No, I don’t see what you mean! I’m a mere 3 years into my whisky discovery process, with no ‘old style club’ experience. That settled it…with my increasing interest in sherried whiskies, a 90 point rating from Serge, and a solid history of quality releases from The Whisky Exchange, this sounded like a great whisky AND an opportunity to get a feel for a ‘traditional’ single malt flavor.
Tasting Notes
Glenglassaugh 1978 / 31 Year / TWE 10th Anniversary (44.6%, £108.33 ex. VAT)

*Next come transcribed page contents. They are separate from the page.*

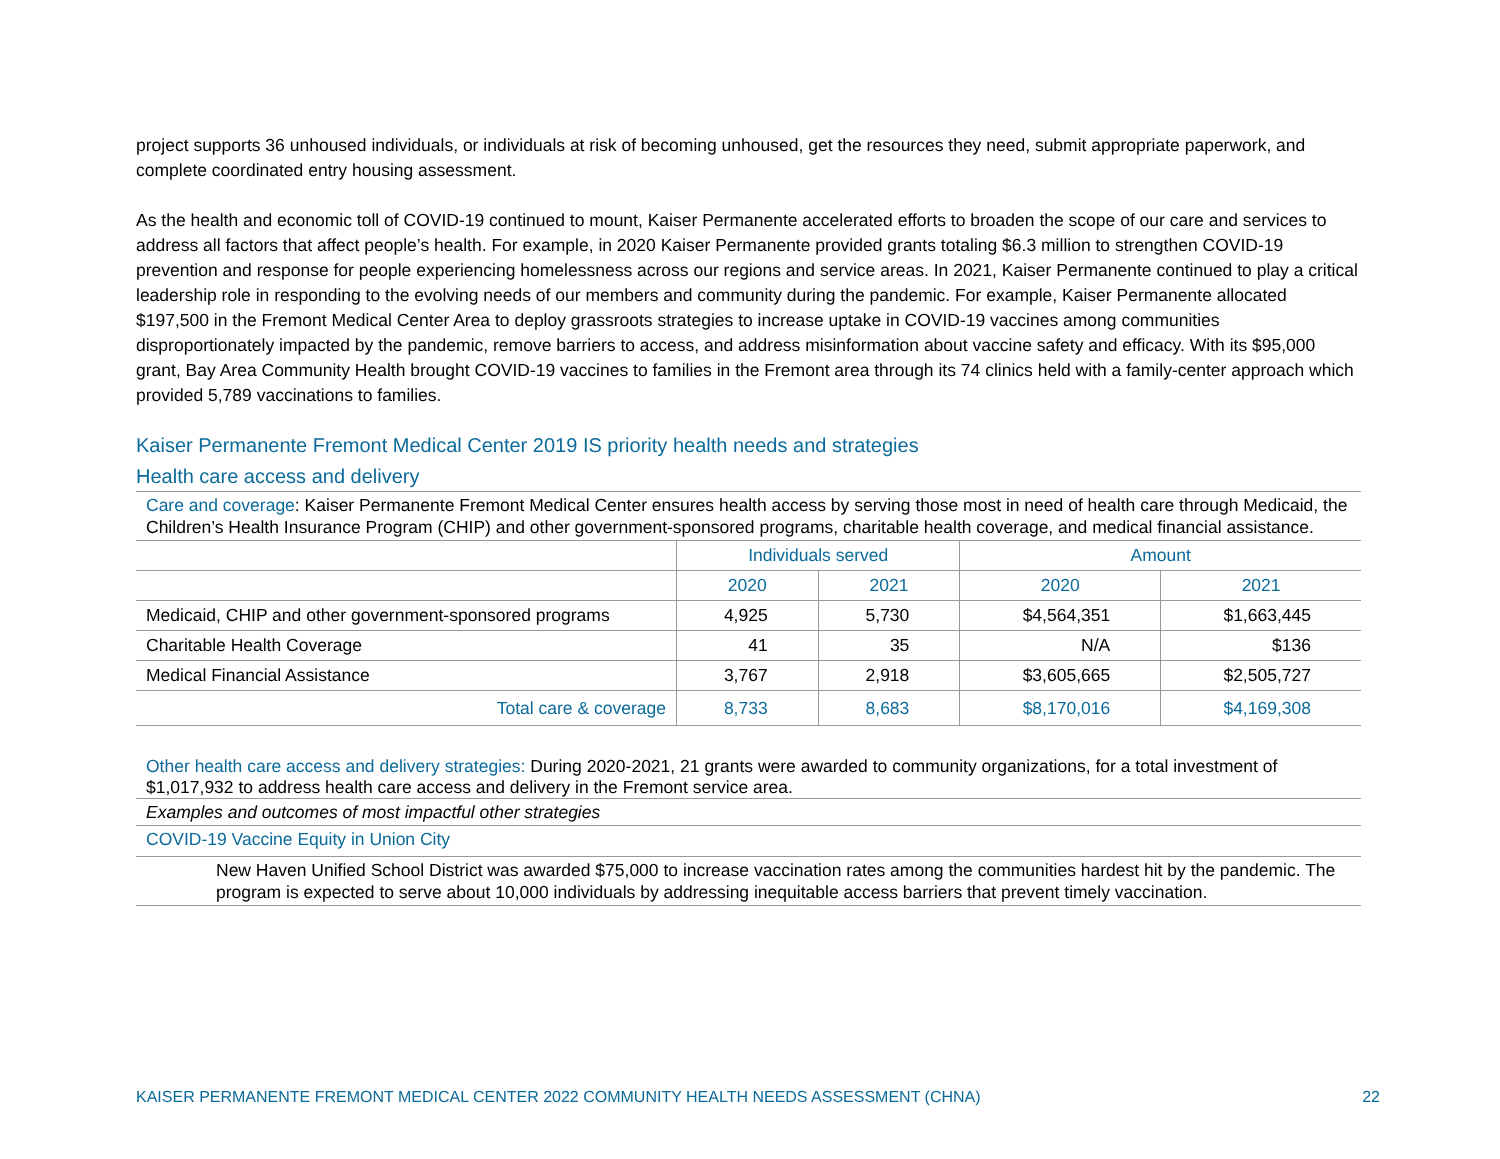project supports 36 unhoused individuals, or individuals at risk of becoming unhoused, get the resources they need, submit appropriate paperwork, and complete coordinated entry housing assessment.
As the health and economic toll of COVID-19 continued to mount, Kaiser Permanente accelerated efforts to broaden the scope of our care and services to address all factors that affect people’s health. For example, in 2020 Kaiser Permanente provided grants totaling $6.3 million to strengthen COVID-19 prevention and response for people experiencing homelessness across our regions and service areas. In 2021, Kaiser Permanente continued to play a critical leadership role in responding to the evolving needs of our members and community during the pandemic. For example, Kaiser Permanente allocated $197,500 in the Fremont Medical Center Area to deploy grassroots strategies to increase uptake in COVID-19 vaccines among communities disproportionately impacted by the pandemic, remove barriers to access, and address misinformation about vaccine safety and efficacy. With its $95,000 grant, Bay Area Community Health brought COVID-19 vaccines to families in the Fremont area through its 74 clinics held with a family-center approach which provided 5,789 vaccinations to families.
Kaiser Permanente Fremont Medical Center 2019 IS priority health needs and strategies
Health care access and delivery
Care and coverage: Kaiser Permanente Fremont Medical Center ensures health access by serving those most in need of health care through Medicaid, the Children’s Health Insurance Program (CHIP) and other government-sponsored programs, charitable health coverage, and medical financial assistance.
| | Individuals served | | Amount | |
| --- | --- | --- | --- | --- |
| | 2020 | 2021 | 2020 | 2021 |
| Medicaid, CHIP and other government-sponsored programs | 4,925 | 5,730 | $4,564,351 | $1,663,445 |
| Charitable Health Coverage | 41 | 35 | N/A | $136 |
| Medical Financial Assistance | 3,767 | 2,918 | $3,605,665 | $2,505,727 |
| Total care & coverage | 8,733 | 8,683 | $8,170,016 | $4,169,308 |
Other health care access and delivery strategies: During 2020-2021, 21 grants were awarded to community organizations, for a total investment of $1,017,932 to address health care access and delivery in the Fremont service area.
Examples and outcomes of most impactful other strategies
COVID-19 Vaccine Equity in Union City
New Haven Unified School District was awarded $75,000 to increase vaccination rates among the communities hardest hit by the pandemic. The program is expected to serve about 10,000 individuals by addressing inequitable access barriers that prevent timely vaccination.
KAISER PERMANENTE FREMONT MEDICAL CENTER 2022 COMMUNITY HEALTH NEEDS ASSESSMENT (CHNA) 22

Nose: Definite sherry notes here, of the red fruits variety – mostly dried fruits, but some fresh red berries still poking through despite the age. This is combined with alcohol and wood influences that form what Tim F at The Whisky Exchange would call “old church pews” (OCP). It’s overall a great combination, but my feeling is that the OCP serves as a bit of a veil over the fruitiness. A few drops of water really opens it up. Palate: Still fruity, but also quite spicy and oaky, like an old bourbon. The initial attack is pretty bold, seemingly bigger than expected based on the 44.6% ABV. Quite lively for its age. Starts drying the tongue immediately as it heads for the throat. With water, it’s fruitier and sweeter, reminding me of Dalmore 21 Year. Finish: Oh, so very dry on the tongue. Fortunately, the dried fruit and berries linger in the back of the nostrils, providing something of a balancing act and distracting from what many might consider too much dryness. As a fan of old, woody bourbons, I’m not turned off by the feeling on the tongue.Comments: Ok, that nose is really good. With literally a couple of drops of water (not too much, though), it’s great! I could sit with a dram of this and take it in for an entire evening. I’d put the nosing enjoyment level up close to my favorite Laphroaig 30…very special. The palate and finish suit me well, but it is a bit on the dry side. 92 points for the nose and 88 points in the mouth. So at the risk of looking like a Serge copycat, I’m going with 90 points overall on my personal scale. A- (90 Points).
Conclusion
So there we have it, a glimpse into the past at an “old style” Speysider. This certainly was a different Speyside experience than I’m used to. However, the individual components can be found in other modern whiskies. That “old church pew” on the nose reminds me of the “library with leather-bound books” flavor/scent that I’ve experienced with some Dalmores. Some of the sensations on the palate and finish can be found in 15-20+ year wheated bourbons. If this is really the kind of profile you used to find in younger Macallans “back in the day” then those really were the good old days of sherried whiskies.